The Valence Series of works are haptically curative. They are remnants of material investigations and they, like my current physical circumstances, are fragmentary alterations, transitory, and samplers for transformation.

I learned to sew, quilt, knit and spin from a family of women makers and I studied Textile Surface Design by painting on paper. My default materials are linen, any woven fiber, paper pulp, gouache, and acrylics.  Through these materials and mediums I developed a belief in the material language of abstraction. 
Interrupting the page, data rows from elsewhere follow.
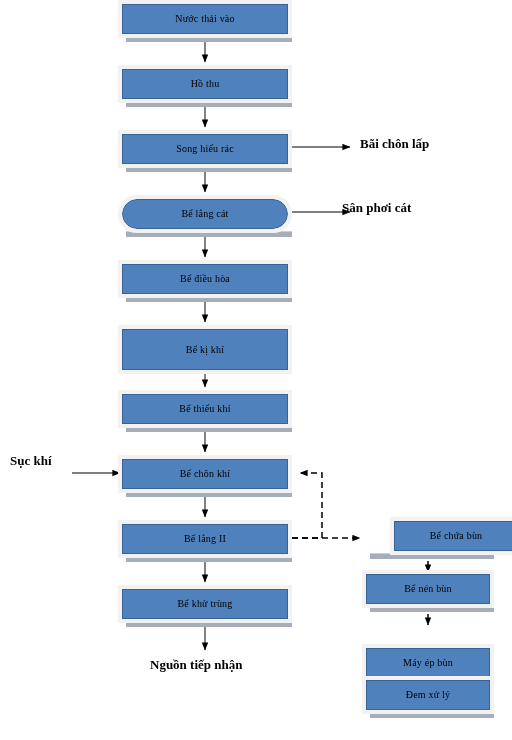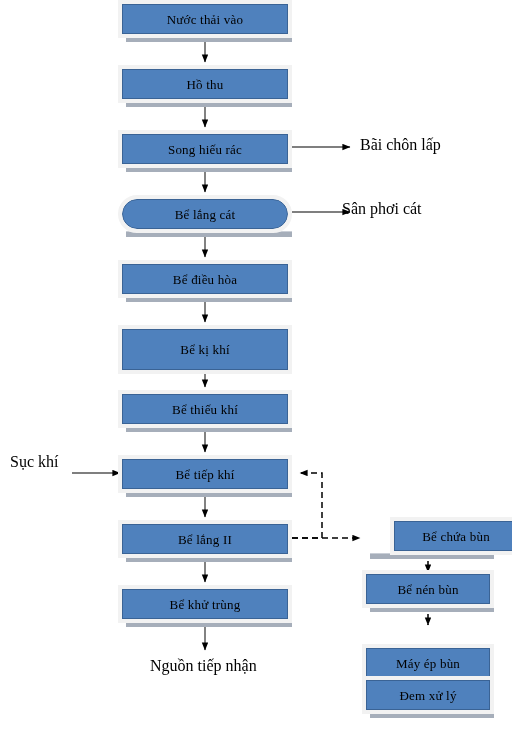--- a/index.html
+++ b/index.html
@@ -32,7 +32,7 @@
     border: 1px solid #3A6395;
     outline: 4px solid #F2F2F2;
     color: #000000;
-    font-size: 13px;
+    font-size: 10px;
     line-height: 1;
     display: flex;
     align-items: center;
The Valence works verbalize a range of forms and edges, using burlap and the textural weave and grid of woven fiber, against itself, as subject and matter. Through mono, contact, and stencil printing, the studies and works build a surface of layering, letting the textile be itself and paint be paint. Casual draping, fraying, folds, saturations, dripping, and varying surface tensions, speeds, and pressures are all considerations. Instead of a formal conclusionary construct, these works are meant as a less distilled, yet formative affirmation amid cacophony. Expressing an emotive plethora through disrupted aesthetics, these works link displacement and alteration as their conditions, and they play and blur the lines and spaces between high and low; rarified and every day; perception and imagination; known and unknown; careful and messy; and a thread of references making for what Roland Barthes in A Lover’s Discourse describes as an affirmation of an unthought logic.